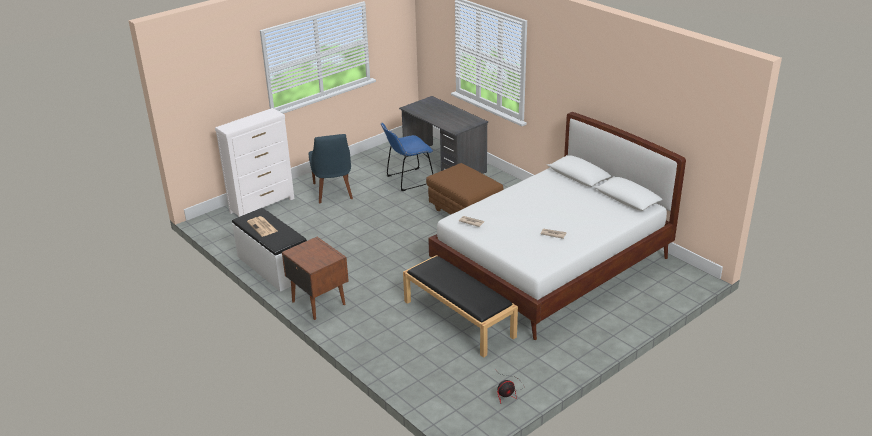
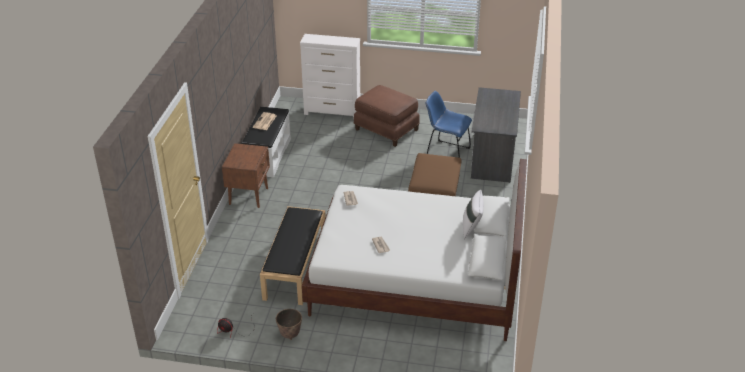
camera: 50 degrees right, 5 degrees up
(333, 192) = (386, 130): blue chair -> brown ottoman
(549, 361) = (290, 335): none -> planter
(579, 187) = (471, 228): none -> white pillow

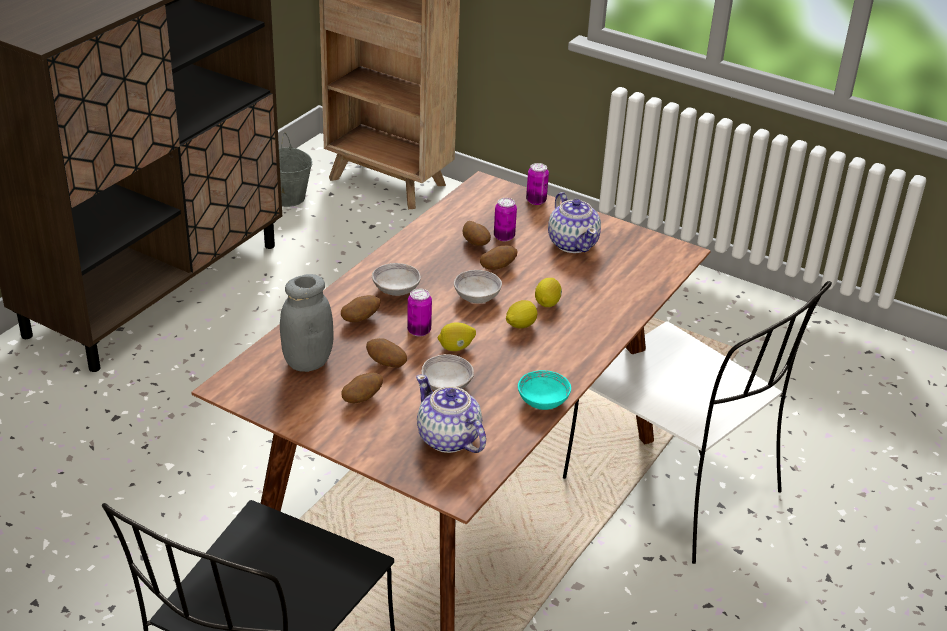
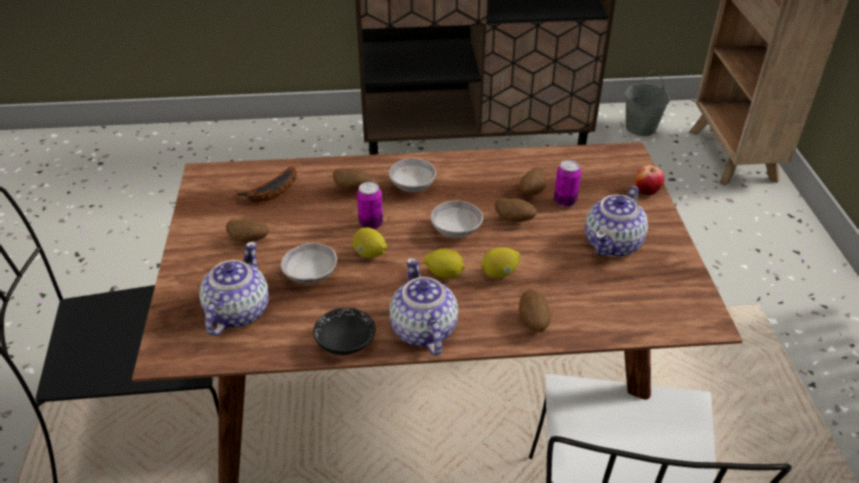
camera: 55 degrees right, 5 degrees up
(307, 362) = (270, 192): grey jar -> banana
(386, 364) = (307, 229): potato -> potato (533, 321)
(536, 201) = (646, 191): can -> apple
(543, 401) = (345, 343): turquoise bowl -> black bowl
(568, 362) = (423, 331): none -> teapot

Exercise description → In your copy of the records, include no pictures; repeat everything else exactly.

Exercise response →
camera: 50 degrees right, 5 degrees up
(333, 192) = (386, 130): blue chair -> brown ottoman
(549, 361) = (290, 335): none -> planter
(579, 187) = (471, 228): none -> white pillow

camera: 55 degrees right, 5 degrees up
(307, 362) = (270, 192): grey jar -> banana
(386, 364) = (307, 229): potato -> potato (533, 321)
(536, 201) = (646, 191): can -> apple
(543, 401) = (345, 343): turquoise bowl -> black bowl
(568, 362) = (423, 331): none -> teapot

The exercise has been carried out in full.